O daha sonra “insanla Allah'ın ilişkisi, ubudiyetin rububiyetle ilişkisidir” şeklindeki bir hadisten yararlanıyor. Siz de bu konuda güzel bir matematik örneği verdiniz. Yüzey, çizgi ve nokta örneğinden hareketle çok güzel bir açıklama yaptınız. Ancak üstat buradaki “tekaddüm”den (öncelik) kasıt nedir? Ubudiyet ile rububiyet arasında bir “tekaddüm” (öncelik) ve “teahhur” (sonralık) olduğu kabul edilebilir mi?
Üstat Dinani: Bismillahirrahmanirrahim. Öncelikle şunu belirteyim: Onun bahsettiği “tekaddüm bi'l-ubudiye” (ubudiyetle öne geçmek) gerçekten de doğrudur. Ancak “tekaddüm bi'l-ubudiyye”, “tekaddüm bi'r-Rubibiyye” değil. Bu kaydı dikkate alırsanız mesele hallolur. Zihninize hiçbir soru takılmaz. “Tekaddemtu bi'l ubudiye” (ubudiyette öne geçtim) derken bazı cahil kimseler onun rabbimizin önüne geçtiğini iddia ettiğini anlıyor. Böyle bir şey yok. Onun öne geçtiği nedir? Ubudiyette (kullukta) öne geçiyor. Hak Teâlâ, abd (kul) değildir, rabdir. Rububiyette hiç kimse mukaddem (öne geçmiş) değildir.

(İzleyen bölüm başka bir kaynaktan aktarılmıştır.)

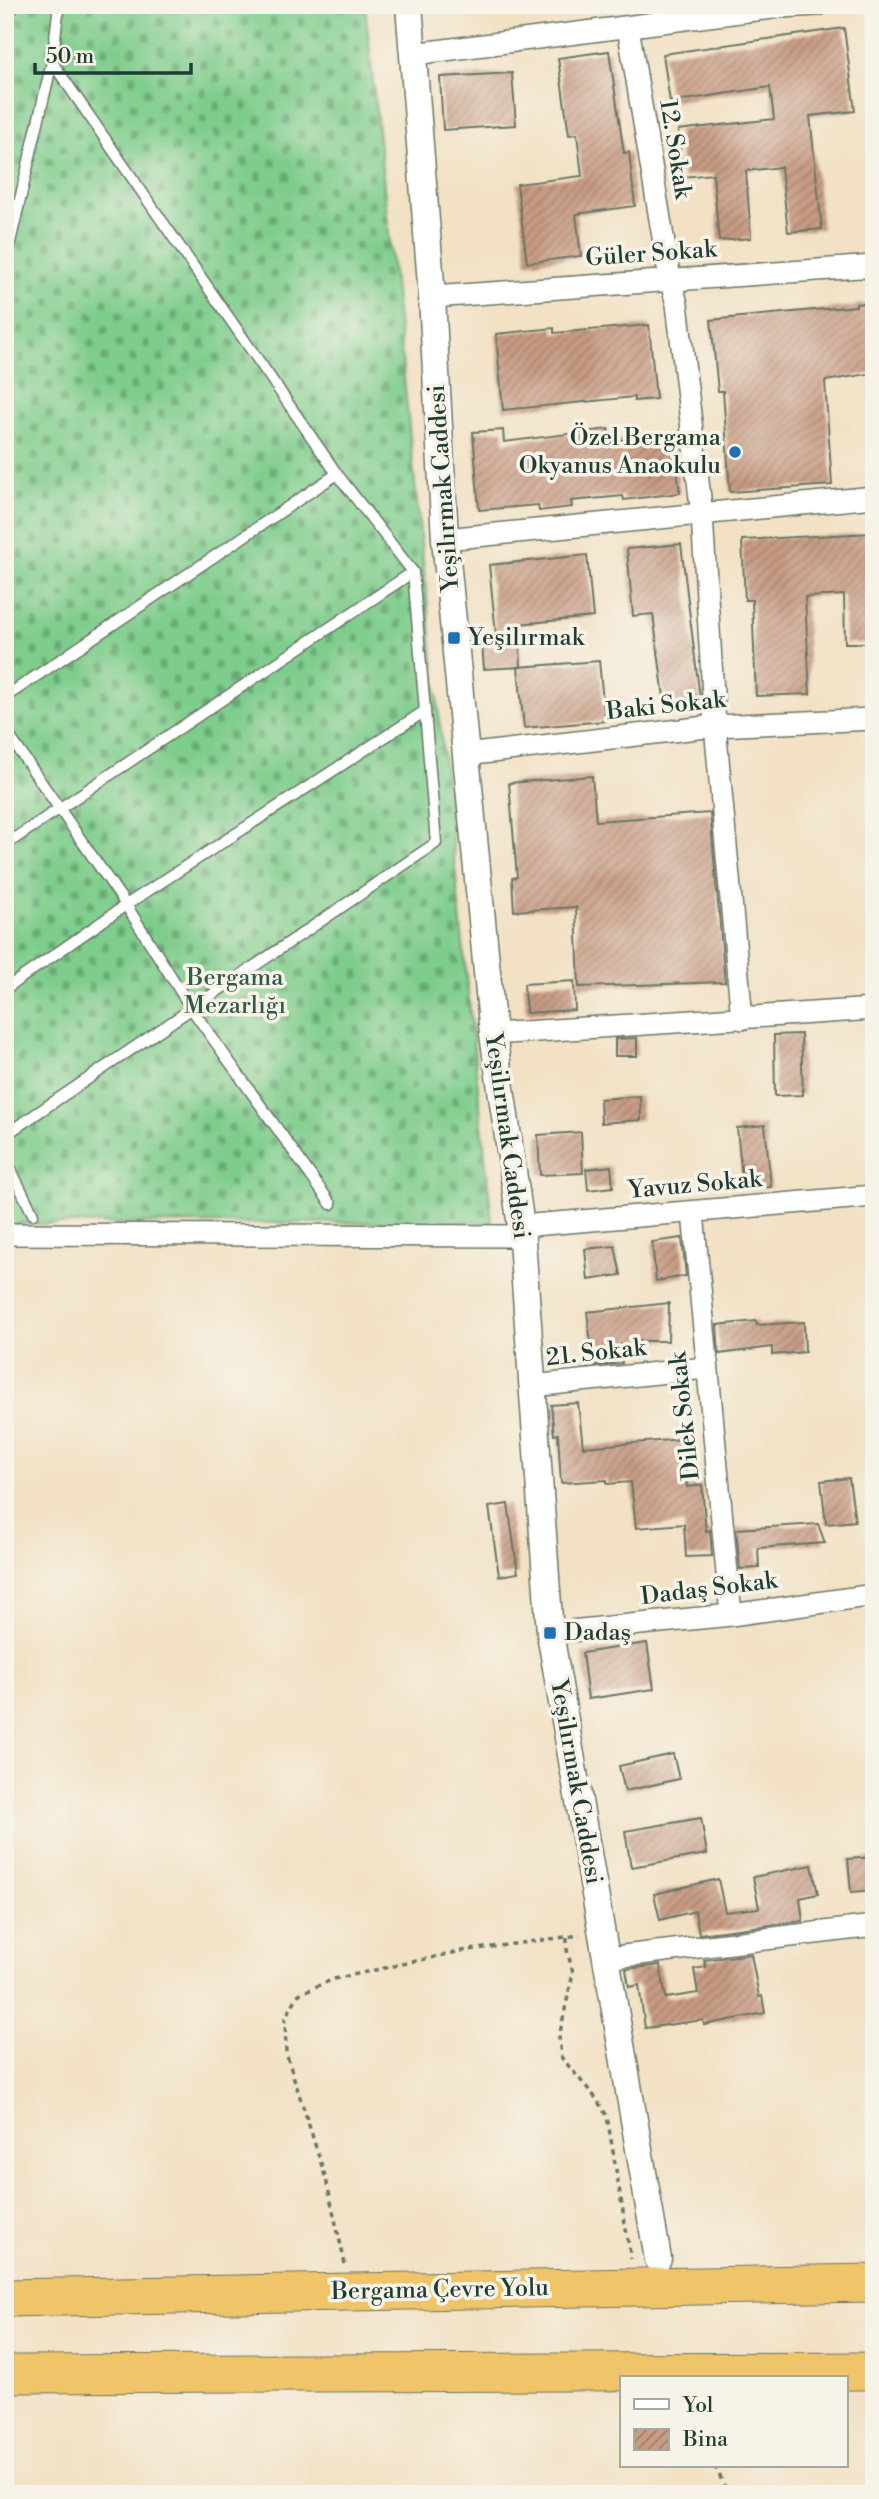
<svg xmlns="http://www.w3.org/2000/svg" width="879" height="2499" font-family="'Libre Bodoni',serif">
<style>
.cemetery{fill:url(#cemetery-stones);stroke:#4f8560;stroke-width:2}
.building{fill:url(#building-hatch)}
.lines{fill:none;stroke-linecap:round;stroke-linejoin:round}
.service-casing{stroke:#697666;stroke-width:13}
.minor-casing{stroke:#697666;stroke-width:24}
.tertiary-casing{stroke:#697666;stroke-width:29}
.trunk-casing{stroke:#697666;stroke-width:39}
.path{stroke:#697666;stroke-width:3.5;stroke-dasharray:5 5;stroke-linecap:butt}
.service{stroke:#fff;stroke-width:10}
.minor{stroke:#fff;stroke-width:21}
.tertiary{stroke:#fff;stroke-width:26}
.trunk{stroke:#f0c469;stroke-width:37}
.poi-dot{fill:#1f6fb2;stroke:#f7f3e8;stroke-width:2.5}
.labels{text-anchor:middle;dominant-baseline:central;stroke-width:7;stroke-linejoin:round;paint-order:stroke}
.street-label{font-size:24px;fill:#1f3d34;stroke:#f7f3e8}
.poi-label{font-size:24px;fill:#1f3d34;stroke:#f7f3e8;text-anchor:start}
.park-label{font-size:24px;fill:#325a46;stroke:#f7f3e8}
</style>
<defs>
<pattern id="cemetery-stones" width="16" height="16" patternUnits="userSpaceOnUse" patternTransform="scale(1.75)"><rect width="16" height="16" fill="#7fcd8d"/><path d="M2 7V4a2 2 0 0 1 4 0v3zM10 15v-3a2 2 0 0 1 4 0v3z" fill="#67a874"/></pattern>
<pattern id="building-hatch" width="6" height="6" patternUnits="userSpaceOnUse" patternTransform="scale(1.75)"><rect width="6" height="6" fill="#c89b84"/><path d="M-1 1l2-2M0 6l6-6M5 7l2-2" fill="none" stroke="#a2806d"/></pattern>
</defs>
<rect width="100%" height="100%" fill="#f7f3e8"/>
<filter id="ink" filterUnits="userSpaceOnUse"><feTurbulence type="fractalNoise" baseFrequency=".0143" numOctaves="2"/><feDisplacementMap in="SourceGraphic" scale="14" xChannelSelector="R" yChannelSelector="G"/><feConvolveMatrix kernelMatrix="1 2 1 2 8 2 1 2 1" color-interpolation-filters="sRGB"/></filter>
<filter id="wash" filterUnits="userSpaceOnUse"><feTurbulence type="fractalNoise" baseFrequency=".00686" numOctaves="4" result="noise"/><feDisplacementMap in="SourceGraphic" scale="28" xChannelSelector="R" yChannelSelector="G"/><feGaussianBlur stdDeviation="1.57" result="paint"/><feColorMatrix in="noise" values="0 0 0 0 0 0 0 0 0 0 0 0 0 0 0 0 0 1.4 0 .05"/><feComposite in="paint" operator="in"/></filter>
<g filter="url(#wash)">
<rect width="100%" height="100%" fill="#f2e1c4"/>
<path class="cemetery" d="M5,5h360l127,1217 -487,2z"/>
<g id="blocks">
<g class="building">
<path d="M844,28l11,83 -45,5 12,113 -34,3 -7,-65 -35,4 5,67 -32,3 -6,-67 -30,3 -5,-47 96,-11 -4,-32 -100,15 -7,-48z"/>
<path d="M609,51l15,102 5,-1 6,54 -59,8 5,42 -54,7 -10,-79 65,-8 -5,-42 -8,1 -11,-77z"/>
<path d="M512,73l4,52 -73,5 -3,-53z"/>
<path d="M874,302v71l-49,8 7,104 -102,7 -7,-101h-5l-7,-71 145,-14v-2z"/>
<path d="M649,325l7,74 -22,2v-4l-131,13 -7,-76 58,-6v5z"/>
<path d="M608,429l1,13 63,-8 8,59 -56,7 -1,-4 -52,5 1,6 -33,4 -1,-6 -59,5 -6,-78 30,-2 1,12z"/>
<path d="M872,533l2,110h-29l-1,-48 -39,2 5,97 -54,2 -4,-96h-7l-3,-60z"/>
<path d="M681,544l20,163 -35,5 -13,-98 -20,2 -6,-67z"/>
<path d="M587,555l6,62 -74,7 2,43 -37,2 -2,-25h15l-8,-79z"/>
<path d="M599,661l6,60 -81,7 -6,-61z"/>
<path d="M592,776l4,45 114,-8 15,169 -146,5 -3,-80 -62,4 -2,-33 5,-1 -8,-94z"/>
<path d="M574,981l1,29 -49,3 -2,-29z"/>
<path d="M801,1034l2,61 -28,1 -1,-61z"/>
<path d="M637,1038v18h-22v-17z"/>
<path d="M640,1096l1,24 -40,3 -1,-24z"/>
<path d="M765,1125l6,62 -28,2 -6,-61z"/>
<path d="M581,1132l2,41 -43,2 -2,-40z"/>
<path d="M611,1166l2,21 -25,3 -2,-21z"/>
<path d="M682,1238l4,38 -30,5 -4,-39z"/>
<path d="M615,1246l6,29 -33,5 -3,-31z"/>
<path d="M669,1303l-1,38h-34v4h-14l2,18 -35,4 -3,-13 8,-1 -5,-41z"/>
<path d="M756,1321l1,4 47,-3 1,30 -33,3v-8l-53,7 -2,-29z"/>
<path d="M578,1403l5,44 100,-8 4,48 15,-2 4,46 4,-1 2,26 -26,1 -2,-33 -48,4 -5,-46 -24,2v-4l-46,3 -3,-49 -4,1 -3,-30z"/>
<path d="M849,1478l6,43 -29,3 -5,-43z"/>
<path d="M508,1504l10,69 -19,3 -10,-69z"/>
<path d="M818,1524l7,19 -67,5 1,20 -19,1 -4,-40z"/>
<path d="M647,1643l7,46 -66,10 -6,-46z"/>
<path d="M673,1754l6,25 -54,12 -6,-25z"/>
<path d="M701,1818l6,36 -76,13 -6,-36z"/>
<path d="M874,1857v33l-23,2 -3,-33z"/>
<path d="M812,1865l6,29 -18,4 3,23 -104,13 -4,-23 -35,9 -6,-26 64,-15 7,33 34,-4 -6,-31z"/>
<path d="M751,1954l8,43 3,-1 3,17 -61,12 -1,-5 -58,8 -6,-43 -10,2 -3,-18 34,-4 6,33 32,-5 -4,-24 12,-2 -2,-7z"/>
</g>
</g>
</g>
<g filter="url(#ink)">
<use href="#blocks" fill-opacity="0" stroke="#697666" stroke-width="2"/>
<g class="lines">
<defs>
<g id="service">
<path d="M5,15l11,-10"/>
<path d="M5,264l47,-202 7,-57"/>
<path d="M5,697l332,-223 -285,-412"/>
<path d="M5,730l121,175 65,103 140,196"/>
<path d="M5,845l408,-273 -76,-98"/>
<path d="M5,989l121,-84 299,-194 -12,-139"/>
<path d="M5,1135l431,-292 -11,-132"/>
<path d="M5,1158l28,56"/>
</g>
<g id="minor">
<path d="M628,27l42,252 7,25 25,211 13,211 27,293"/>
<path d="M413,54l367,-47 38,-2"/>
<path d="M432,297l442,-31"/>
<path d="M445,539l429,-42"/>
<path d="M465,755l250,-29 159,-7"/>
<path d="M493,1034l381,-25"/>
<path d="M693,1213l38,402"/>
<path d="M521,1226l353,-30"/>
<path d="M5,1234l516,2"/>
<path d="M532,1386l174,-18"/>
<path d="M550,1633l181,-18 143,-20"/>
<path d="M607,1958l267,-32"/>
</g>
<path id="tertiary" d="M409,5l23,292 13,242 48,495 28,192 29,407 108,626"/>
<g id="trunk">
<path d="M5,2298l869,-15"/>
<path d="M5,2374l869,-3"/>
</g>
</defs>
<use href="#service" class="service-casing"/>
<use href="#minor" class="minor-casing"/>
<use href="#tertiary" class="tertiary-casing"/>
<use href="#trunk" class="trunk-casing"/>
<g class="path">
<path d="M567,1938v12l6,23 -14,64 2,20 34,40 12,19 24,143"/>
<path d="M345,2264l-19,-85 -40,-126 -1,-35 14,-24 35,-15 128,-28 118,-16"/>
<path d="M715,2466l13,28"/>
</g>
<use href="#service" class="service"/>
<use href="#minor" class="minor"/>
<use href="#tertiary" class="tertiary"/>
<use href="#trunk" class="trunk"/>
</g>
</g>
<g class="poi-dot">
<circle cx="735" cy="452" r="7"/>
<rect x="447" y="631" width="14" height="14" rx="3.5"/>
<rect x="543" y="1626" width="14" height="14" rx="3.5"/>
</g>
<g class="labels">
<g class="street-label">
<text transform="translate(675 149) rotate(81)">12. Sokak</text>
<text transform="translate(651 254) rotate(-4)">Güler Sokak</text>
<text transform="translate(444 488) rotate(-94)">Yeşilırmak Caddesi</text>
<text transform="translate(666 706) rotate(-6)">Baki Sokak</text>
<text transform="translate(507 1136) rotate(82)">Yeşilırmak Caddesi</text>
<text transform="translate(695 1185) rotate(-5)">Yavuz Sokak</text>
<text transform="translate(596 1353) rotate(-6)">21. Sokak</text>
<text transform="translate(685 1416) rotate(-96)">Dilek Sokak</text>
<text transform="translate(709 1589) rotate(-7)">Dadaş Sokak</text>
<text transform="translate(576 1782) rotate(80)">Yeşilırmak Caddesi</text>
<text transform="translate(440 2290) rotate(-1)">Bergama Çevre Yolu</text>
</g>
<g class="poi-label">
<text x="721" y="438" text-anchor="end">Özel Bergama<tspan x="721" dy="28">Okyanus Anaokulu</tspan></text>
<text x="468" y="638">Yeşilırmak</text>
<text x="564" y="1633">Dadaş</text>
</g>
<g class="park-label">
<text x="235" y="978">Bergama<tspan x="235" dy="28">Mezarlığı</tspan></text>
</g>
</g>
<rect width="879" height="2499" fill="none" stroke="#f7f3e8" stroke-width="28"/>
<rect x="620" y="2376" width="228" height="91" fill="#f7f3e8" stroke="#a1aaa0" stroke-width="2"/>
<rect x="634" y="2399" width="35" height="10" fill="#ffffff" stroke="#a1aaa0" stroke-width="2"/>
<text x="683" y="2412" font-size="21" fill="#1f3d34">Yol</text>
<rect x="634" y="2429" width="35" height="21" fill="url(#building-hatch)" stroke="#a1aaa0" stroke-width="2"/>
<text x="683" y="2446" font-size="21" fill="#1f3d34">Bina</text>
<path d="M35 63v10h156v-10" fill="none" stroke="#1f3d34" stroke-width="3.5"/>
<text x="46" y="63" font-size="21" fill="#1f3d34" stroke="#f7f3e8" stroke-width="5" paint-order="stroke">50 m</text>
</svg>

Hiç kimse rububiyette mukaddem olamaz, öne geçemez. Eğer söz konusu olan ubudiyetse -ki öyledir- ubudiyette kim mukaddemdir? Herkesten daha iyi kul olan. Ubudiyet konusunda dereceler olduğunu kabul etmemiz lazım. Her insan kulluk konusunda aynı düzeyde midir? Elbette değildir. Eğer ubudiyet konusunda öncelik ve sonralık olduğunu kabul ediyorsak doğal olarak her kul aynı düzeyde değildir diyeceğiz.
Ubudiyet konusunda ezelden ebede kadar herkesin önünde olan kimdir? Hz. Hatemü'l-Enbiyâ Muhammed Mustafâ'dır (s.a.a.). Burada Hz. Peygamber, “Tekaddemtu bi'l-ubudiyye” diyor (ben ubudiyette öne geçtim) diyor, “Rububiyetin önüne geçtim” demiyor ki! Tekaddüm ve teahhür, yani öncelik ve sonralık, -bunların zamana bağlı bir özelliği vardır, gerçi zaman dışı özelliği de bulunmaktadır- çeşitli kısımlara sahiptir.

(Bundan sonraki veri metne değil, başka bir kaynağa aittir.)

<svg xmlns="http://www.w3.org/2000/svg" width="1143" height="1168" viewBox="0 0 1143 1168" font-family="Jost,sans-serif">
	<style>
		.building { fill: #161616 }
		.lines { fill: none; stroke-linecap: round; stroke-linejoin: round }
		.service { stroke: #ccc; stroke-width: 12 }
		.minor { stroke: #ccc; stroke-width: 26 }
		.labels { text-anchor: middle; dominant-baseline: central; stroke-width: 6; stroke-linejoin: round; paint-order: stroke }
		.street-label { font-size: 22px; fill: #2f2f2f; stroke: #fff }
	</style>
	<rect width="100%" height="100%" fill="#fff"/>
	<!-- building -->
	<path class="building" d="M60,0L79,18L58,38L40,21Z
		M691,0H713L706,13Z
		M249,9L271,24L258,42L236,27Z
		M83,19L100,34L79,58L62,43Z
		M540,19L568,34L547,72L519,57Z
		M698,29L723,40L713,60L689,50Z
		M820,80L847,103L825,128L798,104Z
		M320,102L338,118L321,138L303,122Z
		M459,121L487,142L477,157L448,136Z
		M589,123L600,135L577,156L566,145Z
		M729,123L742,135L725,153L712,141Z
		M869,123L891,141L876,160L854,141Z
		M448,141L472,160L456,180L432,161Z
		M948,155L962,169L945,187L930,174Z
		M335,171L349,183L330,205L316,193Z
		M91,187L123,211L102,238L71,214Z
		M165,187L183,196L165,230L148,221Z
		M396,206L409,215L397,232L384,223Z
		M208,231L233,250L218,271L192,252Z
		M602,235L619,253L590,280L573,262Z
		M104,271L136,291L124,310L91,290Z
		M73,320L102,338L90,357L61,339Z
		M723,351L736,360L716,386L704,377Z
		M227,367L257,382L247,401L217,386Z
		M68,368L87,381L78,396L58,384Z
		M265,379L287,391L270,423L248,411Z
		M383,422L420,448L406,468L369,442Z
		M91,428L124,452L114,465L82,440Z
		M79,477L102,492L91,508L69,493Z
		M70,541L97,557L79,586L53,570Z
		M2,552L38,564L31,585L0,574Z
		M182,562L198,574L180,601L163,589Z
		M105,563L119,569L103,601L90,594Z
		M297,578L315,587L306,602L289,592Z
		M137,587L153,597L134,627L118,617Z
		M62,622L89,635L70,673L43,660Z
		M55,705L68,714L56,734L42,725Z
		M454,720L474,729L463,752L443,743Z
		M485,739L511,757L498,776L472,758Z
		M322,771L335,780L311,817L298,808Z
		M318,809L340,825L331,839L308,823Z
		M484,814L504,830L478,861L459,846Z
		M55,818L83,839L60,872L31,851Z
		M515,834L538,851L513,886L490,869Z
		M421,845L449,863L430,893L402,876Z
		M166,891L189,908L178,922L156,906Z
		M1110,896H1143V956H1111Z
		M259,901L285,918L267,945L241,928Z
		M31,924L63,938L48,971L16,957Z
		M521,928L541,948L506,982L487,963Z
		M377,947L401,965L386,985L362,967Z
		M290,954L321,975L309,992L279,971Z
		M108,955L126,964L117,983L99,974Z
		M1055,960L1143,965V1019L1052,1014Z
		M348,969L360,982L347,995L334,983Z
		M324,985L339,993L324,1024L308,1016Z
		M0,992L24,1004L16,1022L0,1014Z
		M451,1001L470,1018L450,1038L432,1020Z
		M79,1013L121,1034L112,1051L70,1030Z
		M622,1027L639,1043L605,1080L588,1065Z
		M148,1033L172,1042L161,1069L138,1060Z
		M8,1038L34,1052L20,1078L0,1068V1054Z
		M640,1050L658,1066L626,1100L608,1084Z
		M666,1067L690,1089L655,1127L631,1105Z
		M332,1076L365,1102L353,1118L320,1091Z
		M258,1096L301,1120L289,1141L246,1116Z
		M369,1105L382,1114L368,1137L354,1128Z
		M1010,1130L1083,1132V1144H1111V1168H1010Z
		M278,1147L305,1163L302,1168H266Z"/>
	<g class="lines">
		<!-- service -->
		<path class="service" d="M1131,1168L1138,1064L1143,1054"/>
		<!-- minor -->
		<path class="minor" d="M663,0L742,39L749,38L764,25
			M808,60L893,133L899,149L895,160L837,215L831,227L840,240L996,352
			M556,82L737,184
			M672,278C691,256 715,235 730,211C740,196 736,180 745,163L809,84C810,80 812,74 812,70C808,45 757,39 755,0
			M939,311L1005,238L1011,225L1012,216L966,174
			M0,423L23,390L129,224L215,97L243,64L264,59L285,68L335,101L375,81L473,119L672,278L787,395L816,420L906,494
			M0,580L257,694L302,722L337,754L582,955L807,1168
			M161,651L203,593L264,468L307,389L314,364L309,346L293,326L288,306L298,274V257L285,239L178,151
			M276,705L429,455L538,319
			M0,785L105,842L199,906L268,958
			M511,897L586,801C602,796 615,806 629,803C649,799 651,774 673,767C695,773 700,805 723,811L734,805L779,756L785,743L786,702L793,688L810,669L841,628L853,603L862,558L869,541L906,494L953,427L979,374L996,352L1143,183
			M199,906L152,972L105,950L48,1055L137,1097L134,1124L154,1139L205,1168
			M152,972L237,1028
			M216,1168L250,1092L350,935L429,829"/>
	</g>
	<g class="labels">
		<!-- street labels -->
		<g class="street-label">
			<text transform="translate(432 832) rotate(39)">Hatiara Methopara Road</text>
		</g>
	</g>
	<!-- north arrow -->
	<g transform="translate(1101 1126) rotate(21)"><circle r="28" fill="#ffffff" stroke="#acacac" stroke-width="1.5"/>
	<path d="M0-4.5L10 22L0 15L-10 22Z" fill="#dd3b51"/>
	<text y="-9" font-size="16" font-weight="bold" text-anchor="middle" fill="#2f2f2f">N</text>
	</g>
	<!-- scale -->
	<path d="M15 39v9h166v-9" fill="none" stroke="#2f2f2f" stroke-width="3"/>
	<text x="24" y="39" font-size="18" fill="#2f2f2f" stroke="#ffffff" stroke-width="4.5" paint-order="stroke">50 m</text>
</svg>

Bazı öncelik ve sonralıklar (tekaddüm ve teahhür) zamansaldır. Mesela dün bugünden öncedir. Geçen yıl bu yıldan öncedir, geçen asır, bu asırdan öncedir vs. Yani bunlarda zaman önce veya sonradır. Bu âlemde öncesi ve sonrası bulunmayan bir zaman dilimi yoktur. Bir diğer öncelik ve sonralık (tekaddüm ve teahhür) ise mekânsaldır. Mesela bu konuda imamın, cemaatin önünde olmasını örnek verirler. Cemaatle kılınan bir namazda imam doğal olarak cemaatten öndedir. İmam zaten ön demektir. Buna “tekaddüm-ı şeref” veya “tekaddüm-i izafe” de deniyor.
Bir diğer öncelik ve sonralık ise rütbe ile ilgilidir. Mesela illet (sebep) ve malul (sonuç) arasında bir karşılaştırma yapalım. Acaba illet mi öncedir, yoksa malul mü? İllet zorunlu olarak önceliğe sahiptir. İlletin malule olan önceliği zamansal değildir. İllet, malule önceliklidir çünkü illet olmadan malul olmaz. Ancak acaba illet zaman yönüyle mi malulden öncedir?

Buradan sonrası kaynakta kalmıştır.